Helgoland. Ein Pilotprojekt Helgoländer Wissenschaftler zeigt, dass die Windräder im Meer einen Lebensraum für Europäischen Hummer bieten.
Der Europäische Hummer ist ein Riffbewohner. Er fühlt sich vor allem auf dem Felsriff der Insel Helgoland wohl. In der Deutschen Bucht gibt es sonst nur vereinzelt felsige Gebiete. Gleichzeitig ist der Großkrebs in seinem Bestand gefährdet. Können ihm Windparks auf See einen neuen Lebensraum bieten?

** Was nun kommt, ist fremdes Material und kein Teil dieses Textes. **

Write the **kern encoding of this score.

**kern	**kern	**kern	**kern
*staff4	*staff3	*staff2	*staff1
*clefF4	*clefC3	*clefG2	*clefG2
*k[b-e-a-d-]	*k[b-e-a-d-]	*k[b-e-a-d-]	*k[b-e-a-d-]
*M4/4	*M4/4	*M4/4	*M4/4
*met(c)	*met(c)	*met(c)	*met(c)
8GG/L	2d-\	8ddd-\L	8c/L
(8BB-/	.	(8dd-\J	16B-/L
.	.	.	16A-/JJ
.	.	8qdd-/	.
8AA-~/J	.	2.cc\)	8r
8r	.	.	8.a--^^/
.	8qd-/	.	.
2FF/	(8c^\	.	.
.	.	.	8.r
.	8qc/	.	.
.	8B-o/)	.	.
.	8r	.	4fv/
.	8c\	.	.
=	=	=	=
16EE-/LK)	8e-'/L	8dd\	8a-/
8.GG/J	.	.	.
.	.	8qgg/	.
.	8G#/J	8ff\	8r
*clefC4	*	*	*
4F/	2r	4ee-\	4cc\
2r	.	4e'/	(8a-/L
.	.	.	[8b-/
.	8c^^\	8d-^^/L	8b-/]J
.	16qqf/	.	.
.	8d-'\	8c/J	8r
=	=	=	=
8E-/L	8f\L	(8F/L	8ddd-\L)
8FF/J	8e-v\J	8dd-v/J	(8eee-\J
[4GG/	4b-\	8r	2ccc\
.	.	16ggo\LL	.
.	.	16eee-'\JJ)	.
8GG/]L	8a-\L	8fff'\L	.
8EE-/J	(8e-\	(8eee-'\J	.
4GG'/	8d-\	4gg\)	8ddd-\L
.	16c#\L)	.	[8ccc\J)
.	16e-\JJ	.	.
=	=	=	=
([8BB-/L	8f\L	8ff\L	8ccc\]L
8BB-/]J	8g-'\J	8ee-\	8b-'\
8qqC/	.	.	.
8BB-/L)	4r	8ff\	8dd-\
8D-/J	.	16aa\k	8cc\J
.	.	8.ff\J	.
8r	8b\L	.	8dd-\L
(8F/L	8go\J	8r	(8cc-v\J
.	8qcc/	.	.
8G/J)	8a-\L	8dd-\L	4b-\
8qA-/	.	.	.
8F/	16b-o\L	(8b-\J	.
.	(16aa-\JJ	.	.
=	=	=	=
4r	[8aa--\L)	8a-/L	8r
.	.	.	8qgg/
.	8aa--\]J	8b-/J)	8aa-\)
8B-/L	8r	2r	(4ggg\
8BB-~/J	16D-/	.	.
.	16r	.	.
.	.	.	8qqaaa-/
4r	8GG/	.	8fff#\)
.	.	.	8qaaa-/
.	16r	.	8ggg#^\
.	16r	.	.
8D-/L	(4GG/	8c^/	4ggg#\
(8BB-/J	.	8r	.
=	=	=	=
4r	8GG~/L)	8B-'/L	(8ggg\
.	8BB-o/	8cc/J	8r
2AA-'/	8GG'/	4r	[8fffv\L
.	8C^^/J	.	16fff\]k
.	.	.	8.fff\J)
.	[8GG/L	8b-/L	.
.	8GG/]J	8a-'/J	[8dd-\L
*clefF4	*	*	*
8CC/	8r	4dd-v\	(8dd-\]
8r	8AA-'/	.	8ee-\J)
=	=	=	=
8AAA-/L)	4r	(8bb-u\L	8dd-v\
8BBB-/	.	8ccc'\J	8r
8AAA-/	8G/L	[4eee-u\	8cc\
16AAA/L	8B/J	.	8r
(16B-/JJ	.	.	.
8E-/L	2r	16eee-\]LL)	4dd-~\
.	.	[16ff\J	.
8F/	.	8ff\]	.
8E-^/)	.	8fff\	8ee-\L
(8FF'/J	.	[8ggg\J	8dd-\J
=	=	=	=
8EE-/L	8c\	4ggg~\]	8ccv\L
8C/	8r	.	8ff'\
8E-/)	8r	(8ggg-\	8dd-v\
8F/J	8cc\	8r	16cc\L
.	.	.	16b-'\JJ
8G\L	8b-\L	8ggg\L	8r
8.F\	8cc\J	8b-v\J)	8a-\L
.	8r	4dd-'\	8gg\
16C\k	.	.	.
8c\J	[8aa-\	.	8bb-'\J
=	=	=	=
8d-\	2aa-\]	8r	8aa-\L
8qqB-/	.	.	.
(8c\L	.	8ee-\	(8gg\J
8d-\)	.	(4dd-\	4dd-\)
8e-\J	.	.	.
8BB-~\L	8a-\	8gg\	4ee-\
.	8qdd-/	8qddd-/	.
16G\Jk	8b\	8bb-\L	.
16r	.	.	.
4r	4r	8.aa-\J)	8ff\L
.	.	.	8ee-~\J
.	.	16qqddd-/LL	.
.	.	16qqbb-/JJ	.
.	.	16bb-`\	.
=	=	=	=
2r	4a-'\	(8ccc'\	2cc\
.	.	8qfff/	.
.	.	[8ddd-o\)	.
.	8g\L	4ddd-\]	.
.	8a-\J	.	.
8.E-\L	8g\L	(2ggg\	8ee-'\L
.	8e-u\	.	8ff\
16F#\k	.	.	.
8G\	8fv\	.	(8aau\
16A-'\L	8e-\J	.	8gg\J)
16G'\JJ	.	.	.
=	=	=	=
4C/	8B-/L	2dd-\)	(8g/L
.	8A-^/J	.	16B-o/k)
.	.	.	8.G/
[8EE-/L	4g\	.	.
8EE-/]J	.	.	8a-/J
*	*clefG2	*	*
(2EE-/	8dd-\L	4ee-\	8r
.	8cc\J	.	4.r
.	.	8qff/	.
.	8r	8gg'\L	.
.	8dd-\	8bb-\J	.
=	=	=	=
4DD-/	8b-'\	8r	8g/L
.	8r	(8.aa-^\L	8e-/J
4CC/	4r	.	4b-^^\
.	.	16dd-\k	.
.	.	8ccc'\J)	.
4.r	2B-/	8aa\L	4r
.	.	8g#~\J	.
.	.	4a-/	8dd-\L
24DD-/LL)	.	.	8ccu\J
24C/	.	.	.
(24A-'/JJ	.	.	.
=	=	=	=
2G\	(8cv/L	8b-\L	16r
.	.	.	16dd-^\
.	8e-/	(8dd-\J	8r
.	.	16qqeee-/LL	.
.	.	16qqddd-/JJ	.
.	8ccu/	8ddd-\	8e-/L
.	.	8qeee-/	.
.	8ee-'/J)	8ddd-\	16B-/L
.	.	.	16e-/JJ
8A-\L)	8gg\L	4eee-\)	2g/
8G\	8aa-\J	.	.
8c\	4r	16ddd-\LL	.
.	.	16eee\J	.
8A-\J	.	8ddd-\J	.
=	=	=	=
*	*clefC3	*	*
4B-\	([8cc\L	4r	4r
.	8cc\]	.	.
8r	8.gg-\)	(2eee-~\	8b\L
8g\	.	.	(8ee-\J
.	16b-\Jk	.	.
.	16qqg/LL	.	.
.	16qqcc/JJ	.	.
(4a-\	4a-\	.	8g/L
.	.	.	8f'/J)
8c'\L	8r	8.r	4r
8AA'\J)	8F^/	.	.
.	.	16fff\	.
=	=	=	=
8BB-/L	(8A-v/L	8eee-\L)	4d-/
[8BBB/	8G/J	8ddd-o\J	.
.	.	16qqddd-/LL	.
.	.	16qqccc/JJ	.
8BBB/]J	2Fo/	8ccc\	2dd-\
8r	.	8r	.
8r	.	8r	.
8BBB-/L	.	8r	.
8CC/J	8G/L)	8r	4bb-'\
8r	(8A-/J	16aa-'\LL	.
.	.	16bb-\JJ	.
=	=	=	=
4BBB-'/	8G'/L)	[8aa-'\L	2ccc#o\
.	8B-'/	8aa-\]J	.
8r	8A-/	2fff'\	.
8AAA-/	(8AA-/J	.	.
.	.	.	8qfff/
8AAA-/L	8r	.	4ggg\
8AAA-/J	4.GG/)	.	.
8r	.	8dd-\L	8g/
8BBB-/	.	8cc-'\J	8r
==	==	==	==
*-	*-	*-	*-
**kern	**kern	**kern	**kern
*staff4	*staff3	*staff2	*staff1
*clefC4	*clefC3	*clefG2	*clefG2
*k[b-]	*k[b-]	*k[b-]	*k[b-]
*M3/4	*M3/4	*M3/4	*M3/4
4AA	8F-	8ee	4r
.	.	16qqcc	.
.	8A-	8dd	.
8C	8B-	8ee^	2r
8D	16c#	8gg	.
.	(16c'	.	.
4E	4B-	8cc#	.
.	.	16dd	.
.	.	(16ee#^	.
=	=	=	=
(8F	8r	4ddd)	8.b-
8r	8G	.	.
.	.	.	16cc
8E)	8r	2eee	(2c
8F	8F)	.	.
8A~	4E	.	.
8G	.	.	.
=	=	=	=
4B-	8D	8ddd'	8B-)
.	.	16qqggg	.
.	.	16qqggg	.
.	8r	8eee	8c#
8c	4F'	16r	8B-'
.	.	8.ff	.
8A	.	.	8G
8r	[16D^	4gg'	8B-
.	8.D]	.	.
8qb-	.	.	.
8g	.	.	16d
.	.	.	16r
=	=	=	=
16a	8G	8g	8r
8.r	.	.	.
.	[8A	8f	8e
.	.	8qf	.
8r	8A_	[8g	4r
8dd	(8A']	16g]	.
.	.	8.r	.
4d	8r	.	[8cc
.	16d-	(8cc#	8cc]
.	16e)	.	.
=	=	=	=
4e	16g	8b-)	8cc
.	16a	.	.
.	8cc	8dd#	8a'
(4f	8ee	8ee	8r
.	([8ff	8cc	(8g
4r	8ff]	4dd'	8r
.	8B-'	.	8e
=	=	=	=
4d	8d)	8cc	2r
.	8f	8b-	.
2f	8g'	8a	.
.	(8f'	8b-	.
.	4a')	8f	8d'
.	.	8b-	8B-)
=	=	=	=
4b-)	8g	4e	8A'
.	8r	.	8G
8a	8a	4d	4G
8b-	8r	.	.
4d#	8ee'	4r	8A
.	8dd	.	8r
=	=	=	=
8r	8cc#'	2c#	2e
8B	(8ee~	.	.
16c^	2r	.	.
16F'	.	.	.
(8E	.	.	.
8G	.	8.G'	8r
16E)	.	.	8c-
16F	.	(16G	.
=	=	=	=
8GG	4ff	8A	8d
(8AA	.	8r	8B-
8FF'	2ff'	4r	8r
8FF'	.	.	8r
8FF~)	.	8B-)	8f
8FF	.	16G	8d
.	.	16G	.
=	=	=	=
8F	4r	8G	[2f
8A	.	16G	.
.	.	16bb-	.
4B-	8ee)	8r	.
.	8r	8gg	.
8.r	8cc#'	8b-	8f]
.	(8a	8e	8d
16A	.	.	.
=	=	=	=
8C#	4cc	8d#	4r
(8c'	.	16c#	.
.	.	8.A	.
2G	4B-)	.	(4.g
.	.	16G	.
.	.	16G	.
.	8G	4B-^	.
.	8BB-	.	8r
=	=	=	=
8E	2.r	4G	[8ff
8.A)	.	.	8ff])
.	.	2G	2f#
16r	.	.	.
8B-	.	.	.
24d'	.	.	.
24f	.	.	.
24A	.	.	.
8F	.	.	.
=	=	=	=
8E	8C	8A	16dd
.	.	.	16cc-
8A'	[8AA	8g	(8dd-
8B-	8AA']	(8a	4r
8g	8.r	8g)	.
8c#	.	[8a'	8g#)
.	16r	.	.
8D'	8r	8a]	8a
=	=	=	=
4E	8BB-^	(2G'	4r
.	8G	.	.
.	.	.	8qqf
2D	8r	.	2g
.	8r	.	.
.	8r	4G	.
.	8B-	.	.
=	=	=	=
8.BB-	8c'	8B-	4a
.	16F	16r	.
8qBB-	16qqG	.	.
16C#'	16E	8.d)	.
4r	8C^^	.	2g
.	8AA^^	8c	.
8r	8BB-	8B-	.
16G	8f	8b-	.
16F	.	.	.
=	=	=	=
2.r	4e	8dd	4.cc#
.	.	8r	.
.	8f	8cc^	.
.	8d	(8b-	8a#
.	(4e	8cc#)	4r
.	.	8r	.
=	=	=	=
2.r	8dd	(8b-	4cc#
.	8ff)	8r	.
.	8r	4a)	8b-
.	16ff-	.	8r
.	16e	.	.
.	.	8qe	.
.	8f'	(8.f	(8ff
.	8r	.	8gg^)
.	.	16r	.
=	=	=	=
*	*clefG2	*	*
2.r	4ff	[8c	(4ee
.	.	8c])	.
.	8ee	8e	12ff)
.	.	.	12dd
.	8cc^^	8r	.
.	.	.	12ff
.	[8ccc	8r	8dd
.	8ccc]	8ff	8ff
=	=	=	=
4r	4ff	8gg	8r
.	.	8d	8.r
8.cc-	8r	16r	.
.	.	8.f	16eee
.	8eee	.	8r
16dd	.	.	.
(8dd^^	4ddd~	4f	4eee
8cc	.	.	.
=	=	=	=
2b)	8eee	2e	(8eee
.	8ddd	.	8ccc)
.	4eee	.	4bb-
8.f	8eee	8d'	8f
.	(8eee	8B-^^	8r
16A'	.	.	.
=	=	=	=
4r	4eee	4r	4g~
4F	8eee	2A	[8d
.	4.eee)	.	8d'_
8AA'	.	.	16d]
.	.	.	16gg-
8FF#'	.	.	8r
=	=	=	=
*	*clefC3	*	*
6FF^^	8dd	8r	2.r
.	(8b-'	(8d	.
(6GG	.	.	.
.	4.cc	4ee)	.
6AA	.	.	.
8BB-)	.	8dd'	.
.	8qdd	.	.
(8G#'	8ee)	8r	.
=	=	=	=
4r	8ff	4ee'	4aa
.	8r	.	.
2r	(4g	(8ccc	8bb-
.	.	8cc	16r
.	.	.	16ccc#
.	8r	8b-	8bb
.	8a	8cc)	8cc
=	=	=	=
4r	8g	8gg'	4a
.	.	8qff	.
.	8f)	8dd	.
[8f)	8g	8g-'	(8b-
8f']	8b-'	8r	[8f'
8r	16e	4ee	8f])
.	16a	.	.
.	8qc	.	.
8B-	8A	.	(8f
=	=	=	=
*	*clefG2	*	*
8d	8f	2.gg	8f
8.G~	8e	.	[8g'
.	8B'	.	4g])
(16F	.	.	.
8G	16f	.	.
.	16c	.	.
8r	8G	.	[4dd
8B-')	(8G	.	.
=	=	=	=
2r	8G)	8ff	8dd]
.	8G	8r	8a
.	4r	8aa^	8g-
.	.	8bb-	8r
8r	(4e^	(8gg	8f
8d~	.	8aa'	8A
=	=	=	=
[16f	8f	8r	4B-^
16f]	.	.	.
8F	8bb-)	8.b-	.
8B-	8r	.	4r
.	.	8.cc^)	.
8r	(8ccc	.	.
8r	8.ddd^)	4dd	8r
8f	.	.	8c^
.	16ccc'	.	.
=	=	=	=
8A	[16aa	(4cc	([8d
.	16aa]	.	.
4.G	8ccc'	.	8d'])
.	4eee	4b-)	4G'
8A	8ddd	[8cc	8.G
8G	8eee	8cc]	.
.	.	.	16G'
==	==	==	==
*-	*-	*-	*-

Dieser Frage gingen Wissenschaftler der Biologischen Anstalt Helgoland, einem Teil des Bremerhavener Alfred-Wegener-Instituts für Polar- und Meeresforschung (AWI), nach. Schließlich werden an einigen der auf hoher See geplanten Anlagen Kies und grobe Steine an die Fundamente geschüttet.
In einem Pilotprojekt setzten die Wissenschaftler vor drei Jahren 2400 einjährige Europäische Hummer (sogenannte Homarus gammarus) im Offshore-Windpark „Riffgat“ vor der Insel Borkum aus. „Es gibt starke Hinweise, dass der Lebensraum geeignet ist für Hummer“, sagt der AWI-Meeresökologe Roland Krone in einer Zwischenbilanz. Nach einem Jahr hatten die Wissenschaftler die vier Steinfelder überprüft, an denen sie die Tiere ausgesetzt hatten. Mindestens drei Prozent des ausgewilderten Bestands waren an den Stellen geblieben.
„Das klingt erst einmal sehr wenig“, räumt Krone ein. Denn die natürliche Sterblichkeit liegt innerhalb eines Jahres nur bei 30 Prozent. Deshalb hatten seine Kollegen und er gehofft, mehr Hummer in den besetzten Steinfeldern an den Windkraftanlagen zu zählen. Die vorgefundene Bestandsgröße entspreche aber der in natürlichen Habitaten wie vor Helgoland, so Krone. Auch seien die Hummer schneller gewachsen als in der Zucht – ein Zeichen dafür, dass sie gute Bedingungen vorfanden. „Grundsätzlich scheinen die Steinfelder in Windparks also als Lebensraum geeignet zu sein“, sagt der Meeresökologe.
Im Vergleich zu natürlichen Felsformationen sind die Steinfelder aber sehr klein. „Es ist wahrscheinlich, dass sich ein bedeutender Anteil auf die übrigen Fundamente im Windpark verteilt hat“, vermutet Krone. Den Verbleib der Meeresbewohner würde er gern überprüfen. Der 42-Jährige sucht deshalb nach einer Möglichkeit, eine umfassendere Kontrolle zu finanzieren, diesmal an 17 der insgesamt 30 Windanlagen. „So könnte man einen verlässlichen Überblick über die Hummer und auch die Entwicklung der übrigen Riffbewohner gewinnen“, sagt der Ökologe.
Das AWI versucht seit 20 Jahren, die Hummer-Bestände in der deutschen Nordsee wieder zu vergrößern. Nach den Bombardements im Zweiten Weltkrieg und intensiver Fischerei war die Population vor Helgoland eingebrochen und hat sich nie wieder erholt. Eine große Hummer-Population gewährleiste eine hohe Artenvielfalt und eine natürliche Struktur in der Nordsee, so Krone weiter. Der Forscher wünscht sich deshalb, dass mit den Offshore-Windparks weitere geeignete Habitate entstünden. Der Taschenkrebs – immerhin – hat sich im „Riffgat“-Feld schon ganz allein angesiedelt, in friedlicher Koexistenz mit dem Hummer.